• [What to work on]
With the pictures left out, every record must be reproduced exactly.

• [Dataset content]
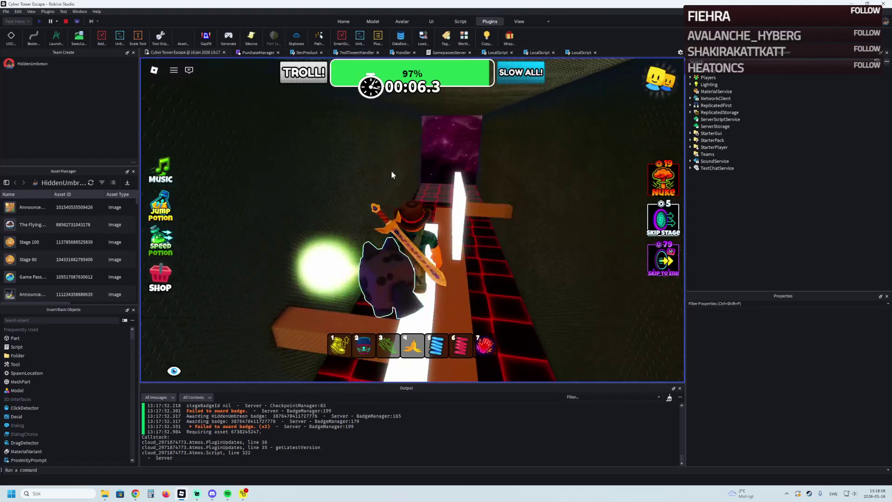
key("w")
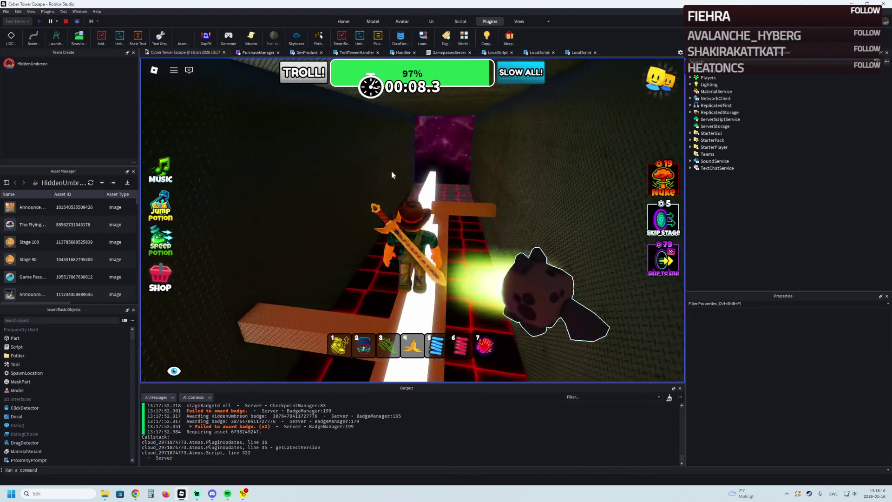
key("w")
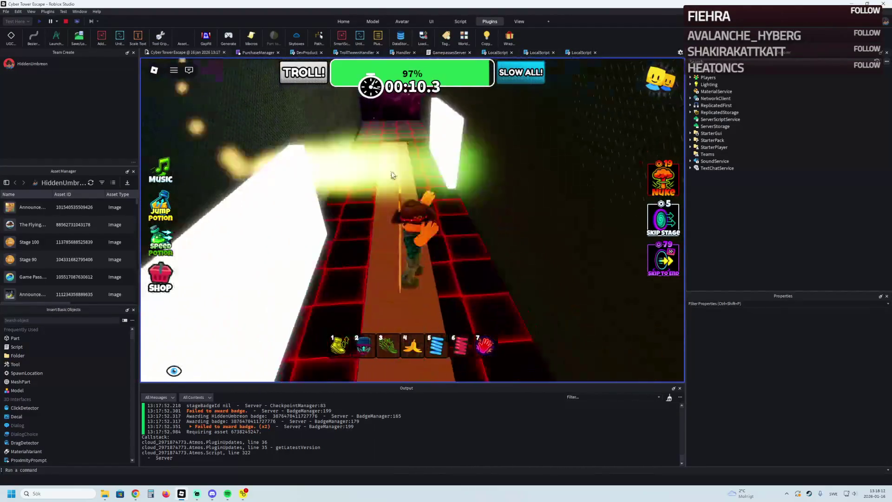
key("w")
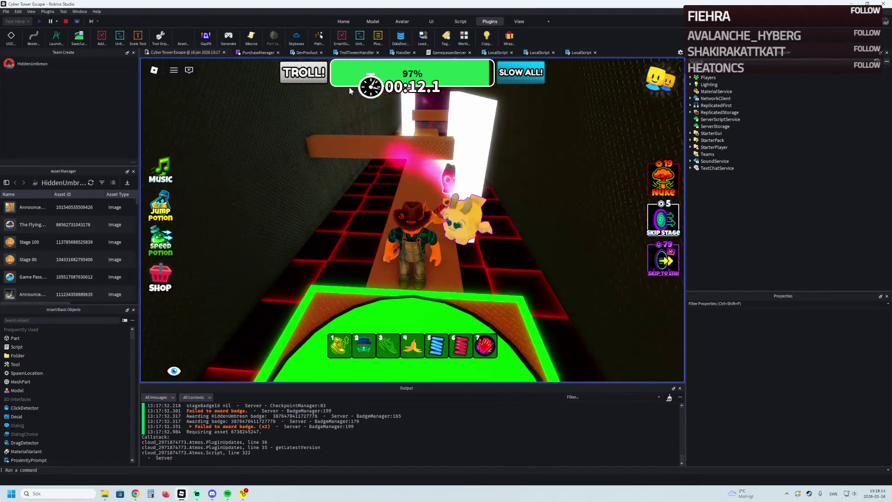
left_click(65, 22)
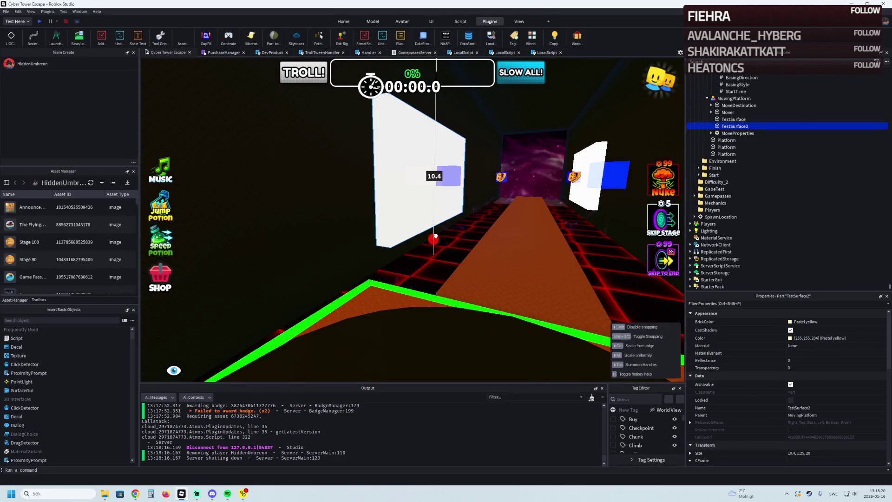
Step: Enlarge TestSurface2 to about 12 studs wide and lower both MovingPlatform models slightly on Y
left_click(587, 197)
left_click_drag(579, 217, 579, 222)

• [Exercise response]
key("w")
key("w")
key("w")
left_click(65, 22)
Step: Enlarge TestSurface2 to about 12 studs wide and lower both MovingPlatform models slightly on Y
left_click(587, 197)
left_click_drag(579, 217, 579, 222)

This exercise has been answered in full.